Folic Acid for Sickle Cell Disease
People with sickle cell disease (SCD) often take folic acid supplements to treat anemia. In the body, folic acid gets converted to folate, which the body uses to make new red blood cells. Since people with SCD have increased red blood cell production to make up for anemia, they may need more folate.

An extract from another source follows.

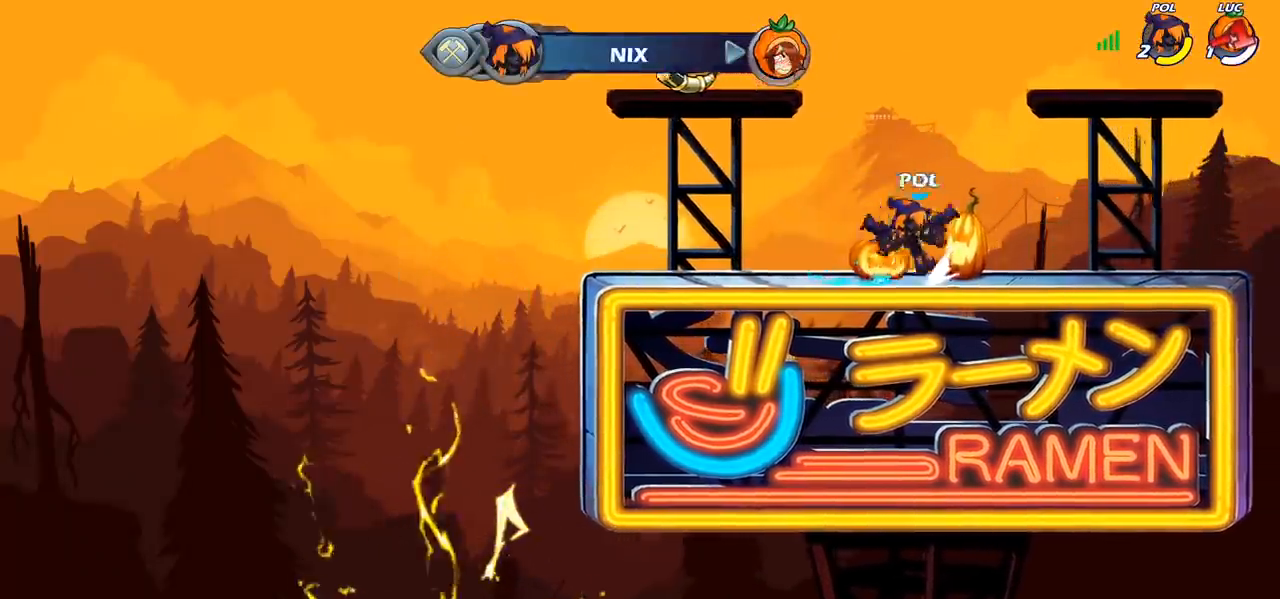
{"buttons": [], "left_stick": "center", "right_stick": "center", "events": []}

It is still unclear if folic acid improves symptoms of anemia for people with SCD. But many doctors still recommend daily supplements because there are minimal risks. Ask your doctor about folic acid supplements and how to incorporate folate into your normal diet.
How does folic acid work?
Folate is a vitamin that our bodies use in the process of cell division. This includes making new red blood cells in the bone marrow (soft tissue inside our bones). Our bodies cannot make folate, but it naturally occurs in many foods. Vegetables, fruits, nuts, and beans have high levels of folate.1
Low levels of folate (folate deficiency) cause anemia (low red blood cell count). This can happen if:2
- You do not eat enough foods that have folic acid
- Your body absorbs too little folate because of inflammatory bowel diseases or medications
- You are pregnant
- You drink too much alcohol
People with SCD may need more folate because they produce more red blood cells to compensate for anemia. Folic acid gets converted to folate in the body and may treat anemia in SCD by helping to produce enough new red blood cells.3,4
What are the possible side effects?
Folic acid is very safe for most people. Most people do not experience side effects when taking the normal dosage. This is because folate is easily removed from the body in urine.1
Folic acid can be unsafe in large doses over a long time. Always follow your doctor’s instructions about dosage. Large daily doses of folic acid can cause:1
- Abdominal cramps
- Sleep disorders
- Irritability or depression
- Bloating and gas
Allergic reactions to folic acid are rare, but possible. Get emergency help if you have any signs of an allergic reaction, such as:1
- Difficulty breathing
- Swelling of the face, lips, tongue, or throat
These are not all the possible side effects of folic acid. Talk to your doctor about what to expect or if you experience any changes that worry you.
Additional things to know
Take folic acid exactly as prescribed by your doctor. Do not take it in larger amounts or for longer than recommended. Oral folic acid should usually be taken with a glass of water.1
Before taking folic acid, talk to your doctor if you:1
- Have any other medical conditions, especially kidney disease, infections, or alcoholism
- Are pregnant or breastfeeding
- Are taking any other prescription or over-the-counter medications and vitamins
These factors may change your recommended folic acid dosage. The dosage of other medications may also need to be changed while you are taking folic acid.